第23章 雨後③
「悠仁!」
その声で、目が覚めた。
目の前は、真っ白。
冷たい空気と、鼻にこびりつくような薬品の匂い。
丸裸の身体に白い布が頭からすっぽり被せられていて。
自分の身体が、本当に朽ちていたことを思い知る。
異様な、光景。
不安を煽られるはずの異質な空間なのに。
「おかえり!」
その声が繰り返し響くから。
心の温度計が壊れたみたいにポカポカになって。
不安なんて、微塵も感じなかった。
「オッス、ただいま!」
虎杖くんの、元気な声もする。
ちゃんと戻ってこれたんだ。
虎杖くんも、私も。
パン、と……手と手が重なる音がして、私はゆっくりと身体を動かす。
刺すような痛みはなくて、呪力を限りなく捨て去った身体はバカみたいに軽い。
肉体を離れる前、私が小刀を突き立てた胸も傷一つ残っていない。
(……本当に、治ってる)
致命傷とも言えるほど深く刺したはずの傷が、跡形もなく消えている。
宿儺の言うとおり、魂の離れた肉体には『反転術式』が効いたみたいだ。
いつも以上に元気になった身体が不思議に思えたけれど。
でもそんな不思議もどうでもいいと思えるくらい。
今すぐにでも、目にしたい姿がそこにあるから。
身体を覆う白い布がはだけないように、しっかり握ってゆっくりと上体を起こした。
「……っ、綾瀬さんまで!?」
まず聞こえたのは伊地知さんの声。
失礼かもしれないけど、私が求めていたのはその声じゃなくて。
「よかった。

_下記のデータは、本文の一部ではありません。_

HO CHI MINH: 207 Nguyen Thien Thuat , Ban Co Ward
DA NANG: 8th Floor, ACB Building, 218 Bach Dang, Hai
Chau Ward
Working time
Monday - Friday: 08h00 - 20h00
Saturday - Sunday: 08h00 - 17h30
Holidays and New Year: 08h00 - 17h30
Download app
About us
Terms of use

皆実もちゃんと戻ってこれたんだな」
隣のベッドに座ってる虎杖くんの、嬉しそうな声。
ごめんね、この声も違うの。
欲しい声を探して、私は視線を彷徨わせる。
定まった視線の先……虎杖くんのそばに、求めた人がいる。
「ご、じょう、せん、せ」
まるで初めて声を出すみたいに。声が掠れてうまく出ない。
でも呼びたくて。
もう一度口を開いたら、大好きな香りが私の身体を絡めとって。
零れた声は、言葉にすらならかった。